Good info. Thanks Andrew!
-- Frank W. Zammetti Founder and Chief Software Architect Omnytex Technologies http://www.omnytex.com
Andrew Hill wrote:
I wanted to send this link along on Friday as well, but didnt have time to find it as I was trying to get home early. (Fat chance. Still ended up taking over an hour to hail a taxi so I didnt get home till after midnight. Ahhh the joys of working in the IT industry, but I digress...)
Internet Explorer will try and be smart when you link to a file and whether it tries to show the file inline or prompt you to download it deoends not just on the response headers you send but also on the content of the file itself as IE will sniff whats being sent back to see if it can recognise it.
http://msdn.microsoft.com/workshop/networking/moniker/overview/appendix_a.asp
http://support.microsoft.com/kb/q260519/
You probably wont have to worry about all this too much as generally things will work they way you want them to, but it can be useful to know what IE is actually doing when you click the download link.

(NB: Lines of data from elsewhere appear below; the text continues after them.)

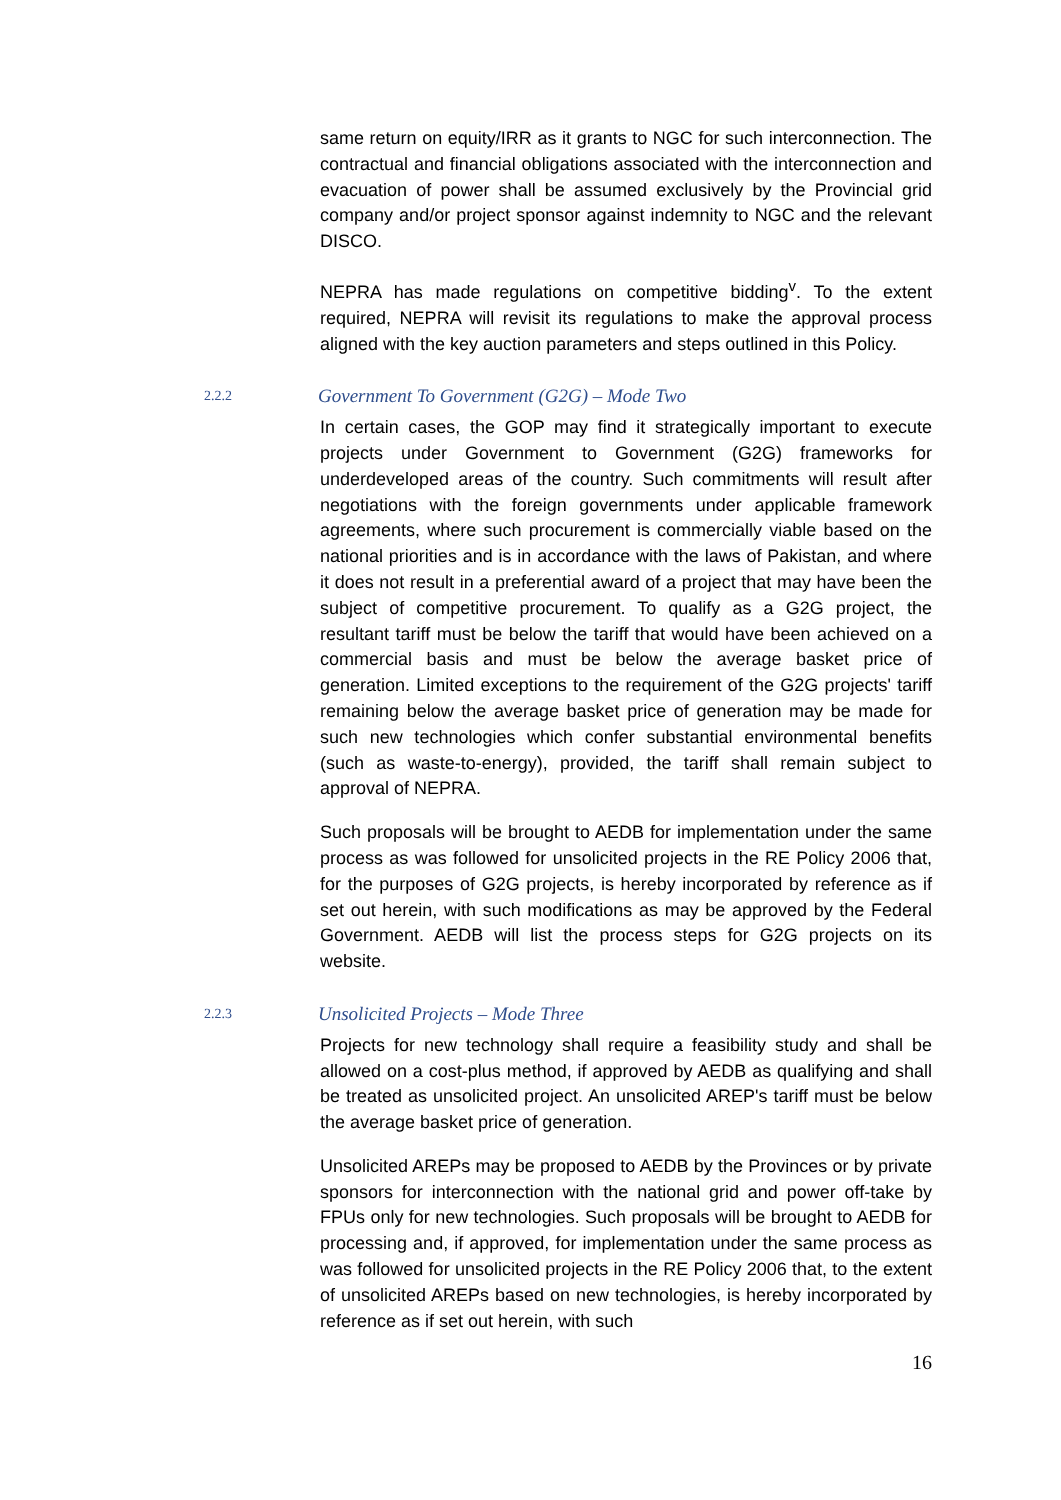same return on equity/IRR as it grants to NGC for such interconnection. The contractual and financial obligations associated with the interconnection and evacuation of power shall be assumed exclusively by the Provincial grid company and/or project sponsor against indemnity to NGC and the relevant DISCO.
NEPRA has made regulations on competitive bidding<sup>v</sup>. To the extent required, NEPRA will revisit its regulations to make the approval process aligned with the key auction parameters and steps outlined in this Policy.
2.2.2 Government To Government (G2G) – Mode Two
In certain cases, the GOP may find it strategically important to execute projects under Government to Government (G2G) frameworks for underdeveloped areas of the country. Such commitments will result after negotiations with the foreign governments under applicable framework agreements, where such procurement is commercially viable based on the national priorities and is in accordance with the laws of Pakistan, and where it does not result in a preferential award of a project that may have been the subject of competitive procurement. To qualify as a G2G project, the resultant tariff must be below the tariff that would have been achieved on a commercial basis and must be below the average basket price of generation. Limited exceptions to the requirement of the G2G projects' tariff remaining below the average basket price of generation may be made for such new technologies which confer substantial environmental benefits (such as waste-to-energy), provided, the tariff shall remain subject to approval of NEPRA.
Such proposals will be brought to AEDB for implementation under the same process as was followed for unsolicited projects in the RE Policy 2006 that, for the purposes of G2G projects, is hereby incorporated by reference as if set out herein, with such modifications as may be approved by the Federal Government. AEDB will list the process steps for G2G projects on its website.
2.2.3 Unsolicited Projects – Mode Three
Projects for new technology shall require a feasibility study and shall be allowed on a cost-plus method, if approved by AEDB as qualifying and shall be treated as unsolicited project. An unsolicited AREP's tariff must be below the average basket price of generation.
Unsolicited AREPs may be proposed to AEDB by the Provinces or by private sponsors for interconnection with the national grid and power off-take by FPUs only for new technologies. Such proposals will be brought to AEDB for processing and, if approved, for implementation under the same process as was followed for unsolicited projects in the RE Policy 2006 that, to the extent of unsolicited AREPs based on new technologies, is hereby incorporated by reference as if set out herein, with such
16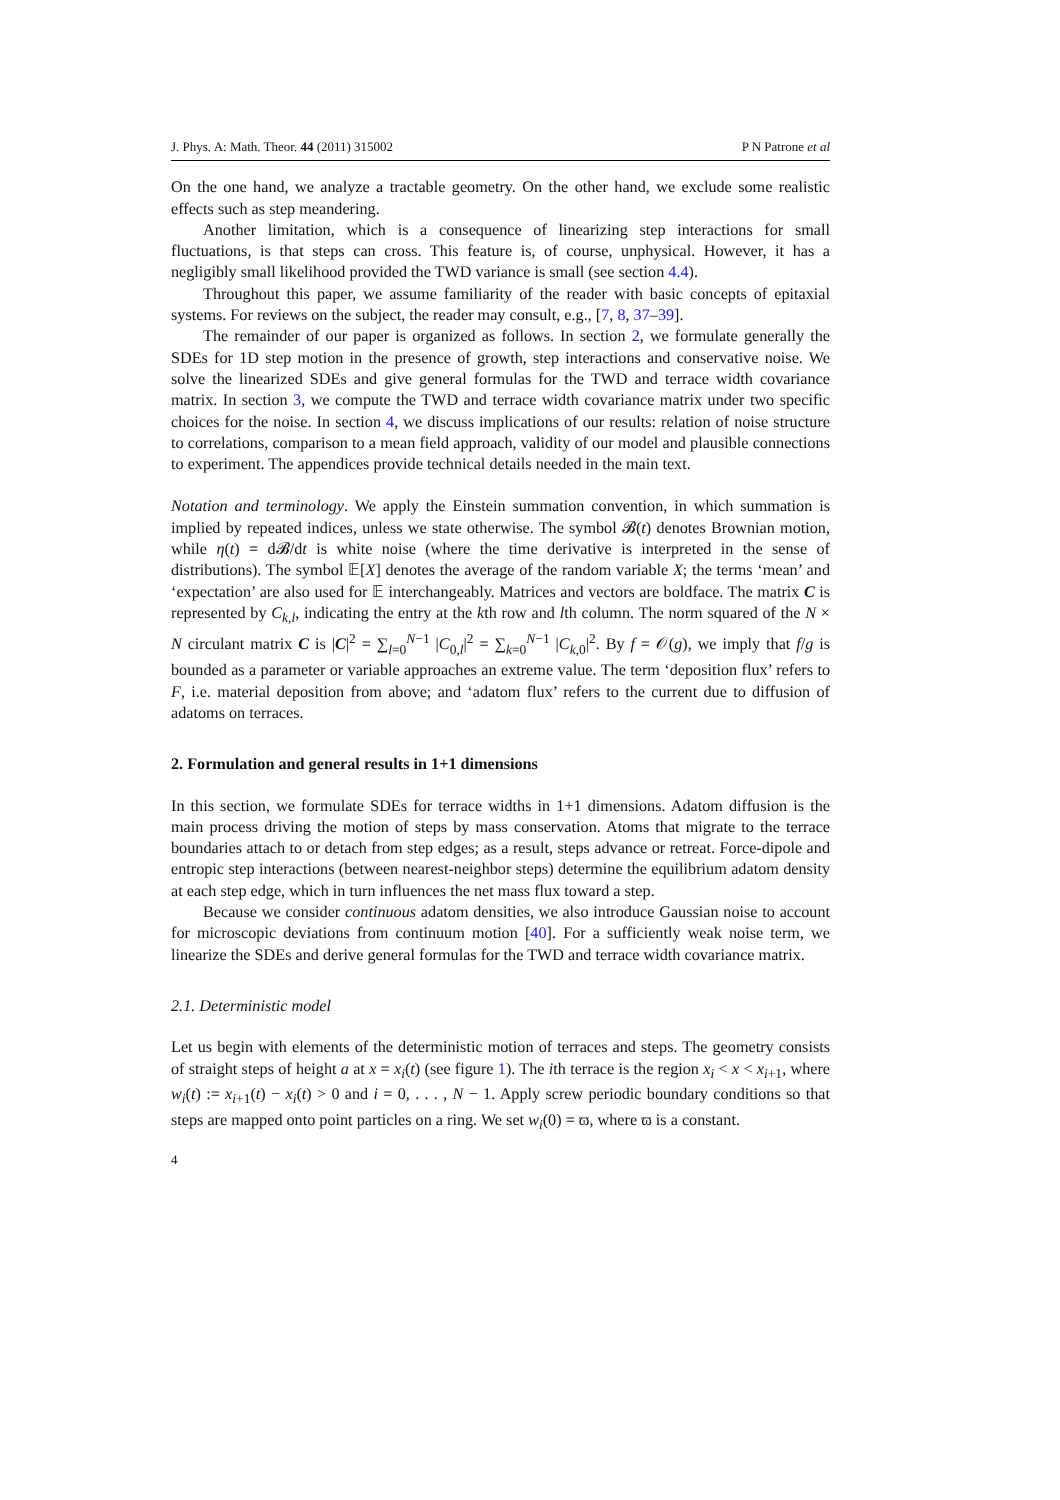J. Phys. A: Math. Theor. 44 (2011) 315002 P N Patrone et al
On the one hand, we analyze a tractable geometry. On the other hand, we exclude some realistic effects such as step meandering.
Another limitation, which is a consequence of linearizing step interactions for small fluctuations, is that steps can cross. This feature is, of course, unphysical. However, it has a negligibly small likelihood provided the TWD variance is small (see section 4.4).
Throughout this paper, we assume familiarity of the reader with basic concepts of epitaxial systems. For reviews on the subject, the reader may consult, e.g., [7, 8, 37–39].
The remainder of our paper is organized as follows. In section 2, we formulate generally the SDEs for 1D step motion in the presence of growth, step interactions and conservative noise. We solve the linearized SDEs and give general formulas for the TWD and terrace width covariance matrix. In section 3, we compute the TWD and terrace width covariance matrix under two specific choices for the noise. In section 4, we discuss implications of our results: relation of noise structure to correlations, comparison to a mean field approach, validity of our model and plausible connections to experiment. The appendices provide technical details needed in the main text.
Notation and terminology. We apply the Einstein summation convention, in which summation is implied by repeated indices, unless we state otherwise. The symbol 𝓑(t) denotes Brownian motion, while η(t) = d𝓑/dt is white noise (where the time derivative is interpreted in the sense of distributions). The symbol 𝔼[X] denotes the average of the random variable X; the terms ‘mean’ and ‘expectation’ are also used for 𝔼 interchangeably. Matrices and vectors are boldface. The matrix C is represented by C<sub>k,l</sub>, indicating the entry at the kth row and lth column. The norm squared of the N × N circulant matrix C is |C|<sup>2</sup> = ∑<sub>l=0</sub><sup>N−1</sup> |C<sub>0,l</sub>|<sup>2</sup> = ∑<sub>k=0</sub><sup>N−1</sup> |C<sub>k,0</sub>|<sup>2</sup>. By f = 𝒪(g), we imply that f/g is bounded as a parameter or variable approaches an extreme value. The term ‘deposition flux’ refers to F, i.e. material deposition from above; and ‘adatom flux’ refers to the current due to diffusion of adatoms on terraces.
2. Formulation and general results in 1+1 dimensions
In this section, we formulate SDEs for terrace widths in 1+1 dimensions. Adatom diffusion is the main process driving the motion of steps by mass conservation. Atoms that migrate to the terrace boundaries attach to or detach from step edges; as a result, steps advance or retreat. Force-dipole and entropic step interactions (between nearest-neighbor steps) determine the equilibrium adatom density at each step edge, which in turn influences the net mass flux toward a step.
Because we consider continuous adatom densities, we also introduce Gaussian noise to account for microscopic deviations from continuum motion [40]. For a sufficiently weak noise term, we linearize the SDEs and derive general formulas for the TWD and terrace width covariance matrix.
2.1. Deterministic model
Let us begin with elements of the deterministic motion of terraces and steps. The geometry consists of straight steps of height a at x = x<sub>i</sub>(t) (see figure 1). The ith terrace is the region x<sub>i</sub> < x < x<sub>i+1</sub>, where w<sub>i</sub>(t) := x<sub>i+1</sub>(t) − x<sub>i</sub>(t) > 0 and i = 0, . . . , N − 1. Apply screw periodic boundary conditions so that steps are mapped onto point particles on a ring. We set w<sub>i</sub>(0) = ϖ, where ϖ is a constant.
4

If I recall correctly, mozilla based browsers dont try to do anything overly tricky like this, .. but dont quote me on that. ;-)
Frank W. Zammetti wrote:
What he said :)
It comes down to the browser recognizing what the server sends back as the result of clicking a link or submitting a form. Normally, it recognizes it as an HTML page and displays it (overwriting what's already in the browser obviously).
In the case of downloading a file though, it can tell it's a file of some other type, and will either pass it along to a plug-in for display, or ask the user what to do with it.